CREATE OR ALTER TRIGGER Customer_tru ON dbo.Customer FOR UPDATE
AS
BEGIN
IF UPDATE(CustomerName)
INSERT dbo.logger (logdate, logmsg) VALUES (DEFAULT, 'dbo.Customer.CustomerName changed')
IF UPDATE(AddressKey)
INSERT dbo.logger (logdate, logmsg) VALUES (DEFAULT, 'dbo.Customer.AddressKey changed')
IF UPDATE(CustomerStatus)
INSERT dbo.logger (logdate, logmsg) VALUES (DEFAULT, 'dbo.Customer.CustomerStatus changed')
IF UPDATE(CustomerContact)
INSERT dbo.logger (logdate, logmsg) VALUES (DEFAULT, 'dbo.Customer.CustomerContact changed')
IF UPDATE(ContactEmail)
BEGIN
INSERT dbo.logger (logdate, logmsg)
SELECT GETDATE(), 'ContactEmail updated from ' + d.ContactEmail + ' to ' + i.ContactEmail
FROM inserted i
INNER JOIN Deleted d ON i.CustomerID = d.CustomerID
END
END
This seemed to work, but did it really?
The Problem
Let’s illustrate the big problem with this change. I’ll run this code:
UPDATE dbo.Customer
SET ContactEmail = ‘andy@sqlservercentral.com’
WHERE CustomerID = 2;
If I do this, here are the results:
I get a NULL? Why, the original value is null and when I concatenate null with other values, I get NULL. Not ideal.
Let’s fix this problem. I’ll use a function to handle null values. Note, I need to do this for both the inserted and deleted tables. Here’s the new trigger.
CREATE OR ALTER TRIGGER Customer_tru ON dbo.Customer FOR UPDATE
AS
BEGIN
IF UPDATE(CustomerName)
INSERT dbo.logger (logdate, logmsg) VALUES (DEFAULT, 'dbo.Customer.CustomerName changed')
IF UPDATE(AddressKey)
INSERT dbo.logger (logdate, logmsg) VALUES (DEFAULT, 'dbo.Customer.AddressKey changed')
IF UPDATE(CustomerStatus)
INSERT dbo.logger (logdate, logmsg) VALUES (DEFAULT, 'dbo.Customer.CustomerStatus changed')
IF UPDATE(CustomerContact)
INSERT dbo.logger (logdate, logmsg) VALUES (DEFAULT, 'dbo.Customer.CustomerContact changed')
IF UPDATE(ContactEmail)
BEGIN
INSERT dbo.logger (logdate, logmsg)
SELECT GETDATE(), 'ContactEmail updated from ' + COALESCE(d.ContactEmail, 'null') + ' to ' + COALESCE(i.ContactEmail, 'null')
FROM inserted i
INNER JOIN Deleted d ON i.CustomerID = d.CustomerID
END
END
We can see this handles the null appropriately.

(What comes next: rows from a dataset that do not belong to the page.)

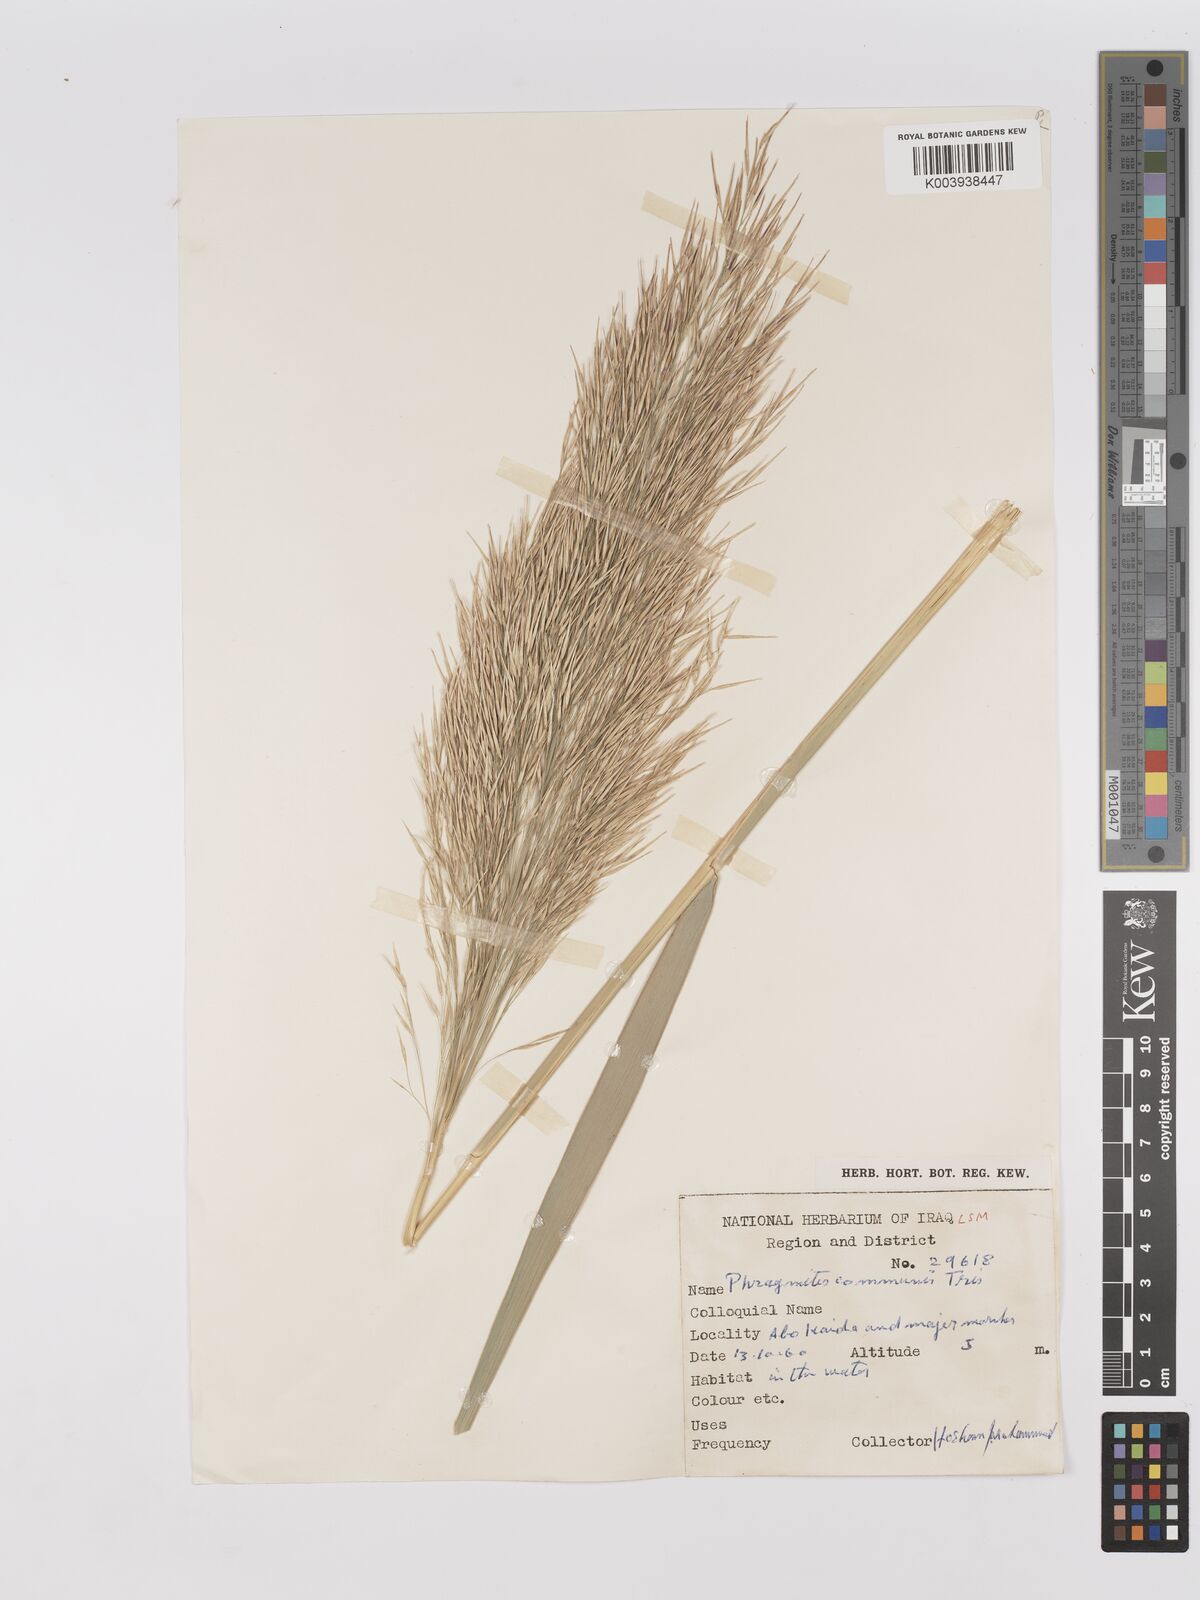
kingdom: Plantae
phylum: Tracheophyta
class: Liliopsida
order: Poales
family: Poaceae
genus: Phragmites
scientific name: Phragmites australis
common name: Common reed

In this case I’ve chosen to replace a NULL value with the word ‘null’. This means something to me, but I could have just as well replaced this with “blank” or any other word. In many applications a developer might display a null value as a blank, so choose what works for you.

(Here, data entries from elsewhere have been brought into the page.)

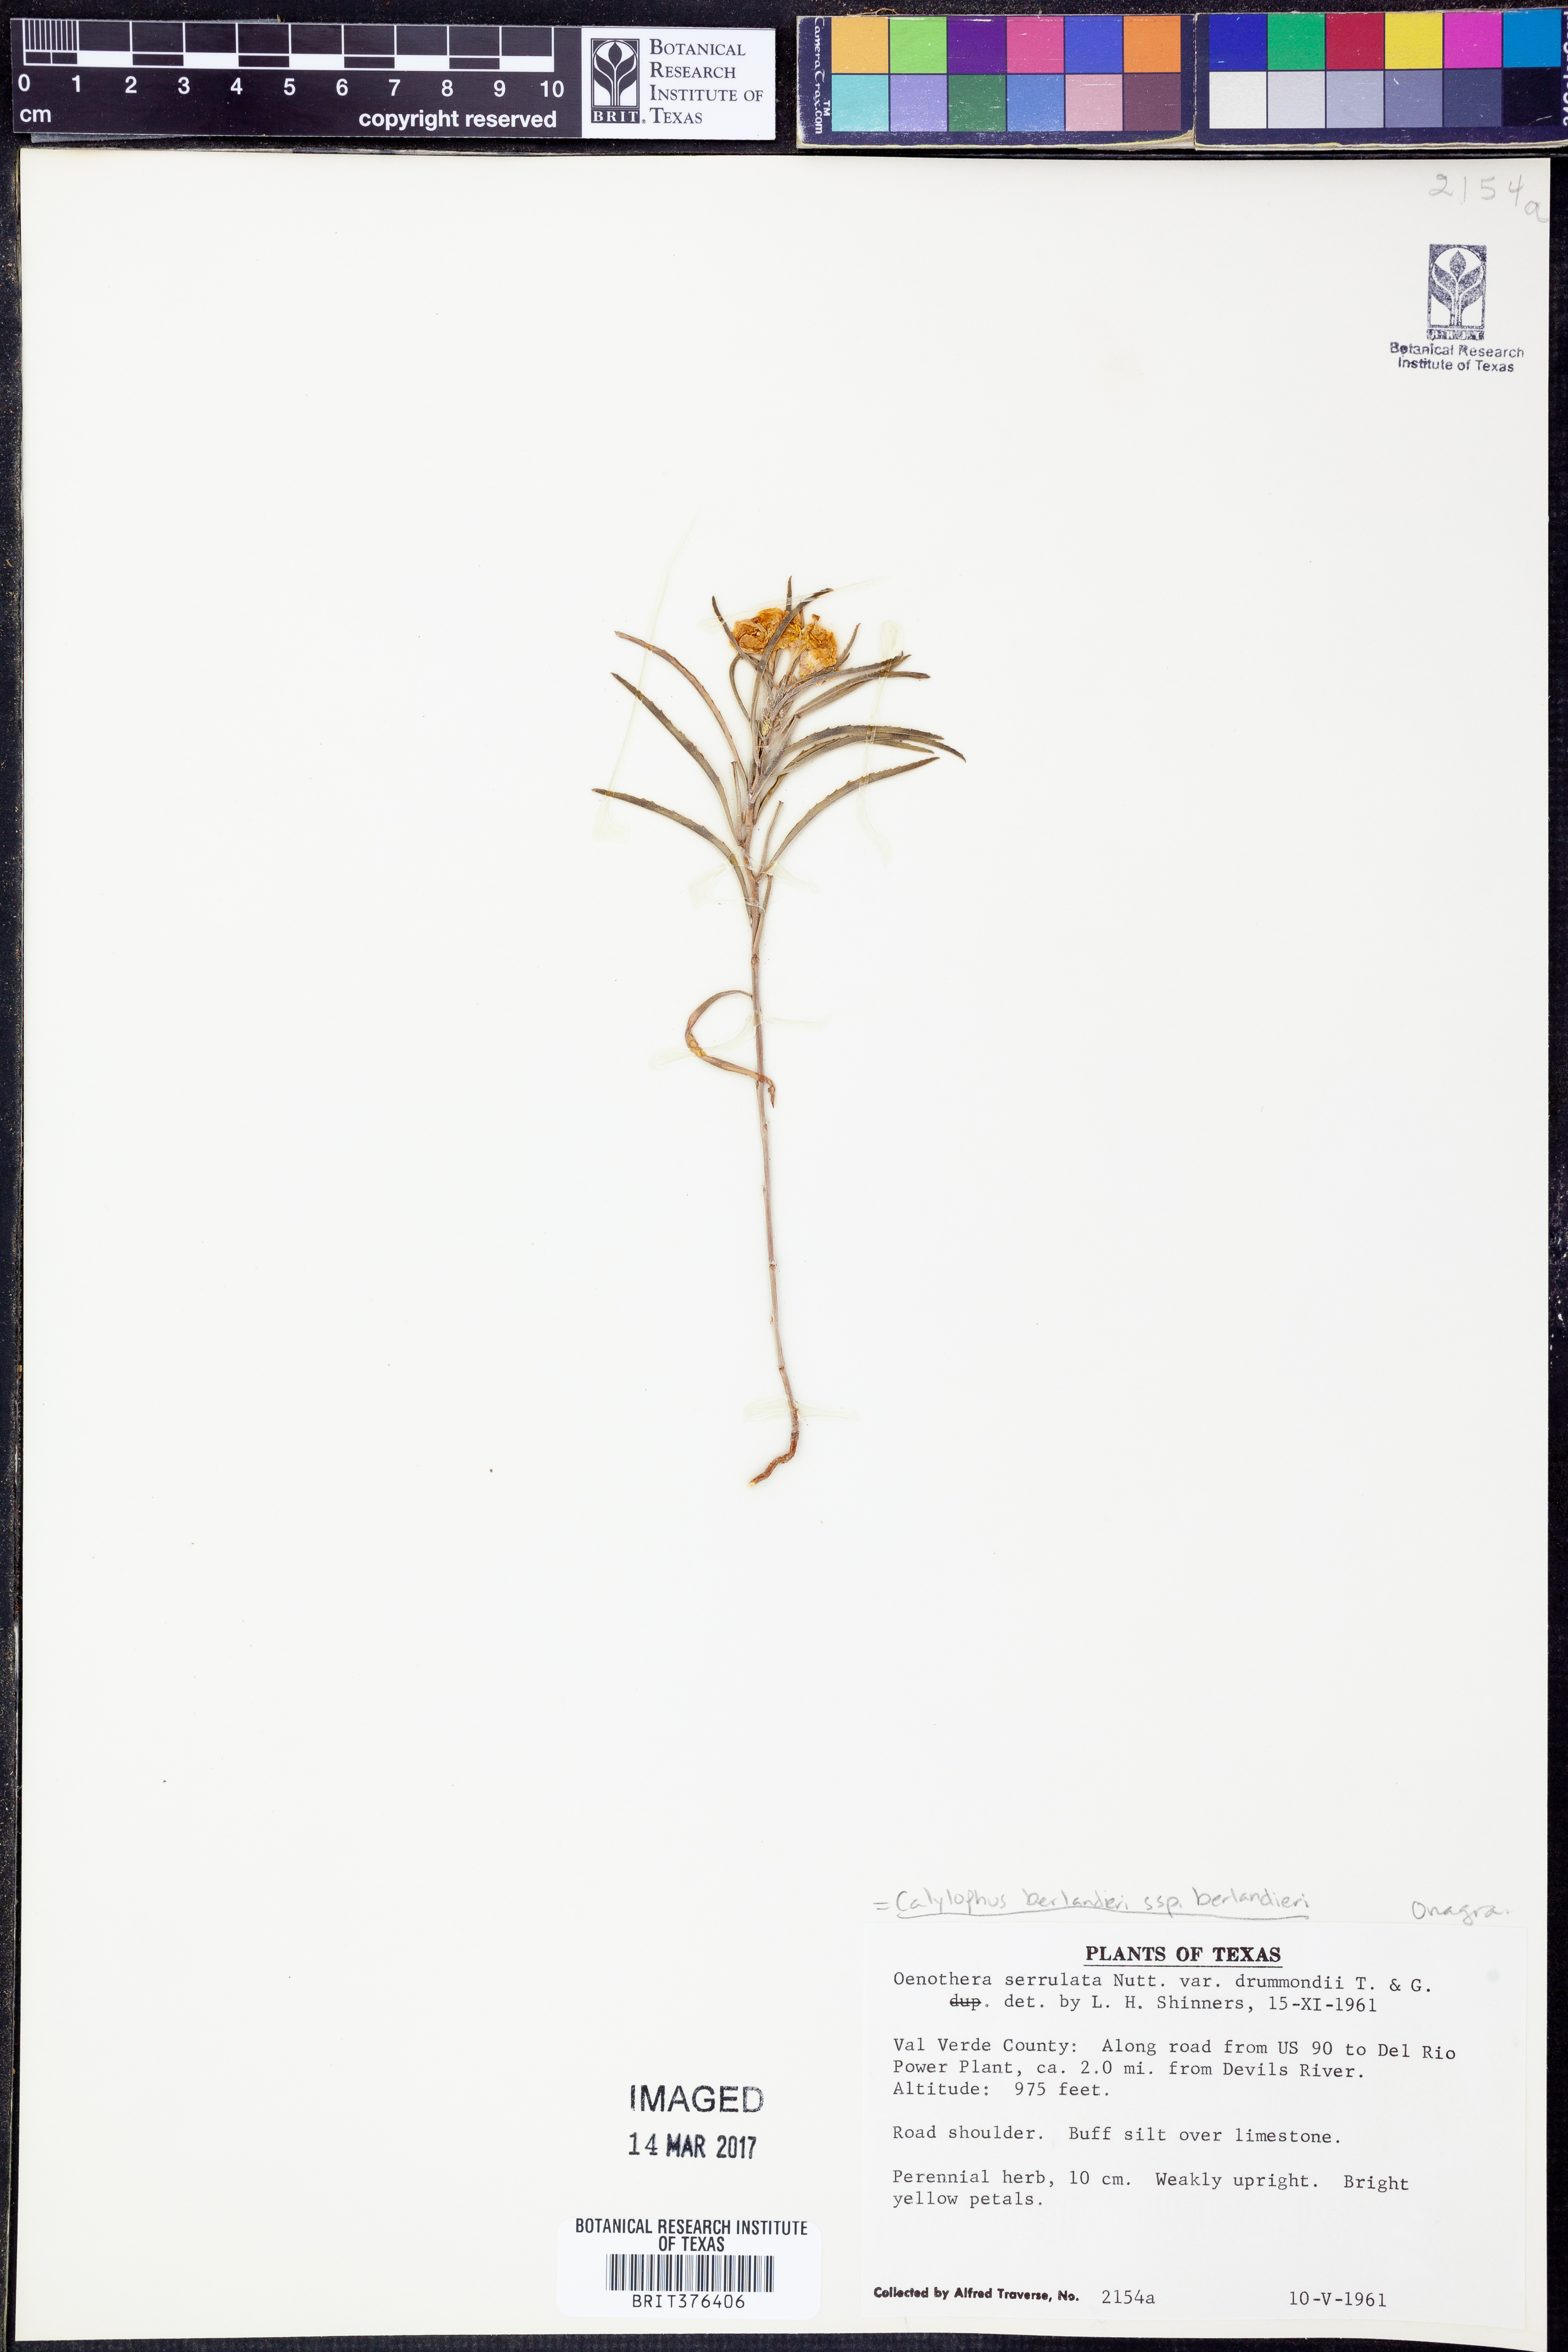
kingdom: Plantae
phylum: Tracheophyta
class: Magnoliopsida
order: Myrtales
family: Onagraceae
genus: Oenothera
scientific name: Oenothera capillifolia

I’m also including an example to show this works for multiple rows. Here I’ll update multiple rows and we can see each is inserted into my log.
This is a good reason to audit certain activities, as people will sometimes make these mistakes and updates lots of data.
This trigger is slightly more useful, and handles the NULL cases, but it still isn’t perfect. Imagine I need to parse out changes, or generate the reverse transactions, or even search for certain changes. Stuffing a lot of data into a single field is overloading it, and making it less useful over time. What we’d really want to do is separate pertinent data into different fields. In a NoSQL world, we might do this by using a JSON schema to track the before and after.
We could do that here, just stuff JSON into the log message and read it back out and de-serialize it.
SQL New Blogger
This post modified our trigger to address a previous design problem: not handling nulls. We also showed how to test the trigger with multiple rows. This shows I’ve added knowledge to my skillset and can test what I’m trying to do.
Write your own blogs that might examine what you’ve done poorly in the past and how to fix the problems you’ve identified, even in simple code. Many of us do this a lot.
This was a 20-30 minute post for me. You could likely do it in a similar amount of time.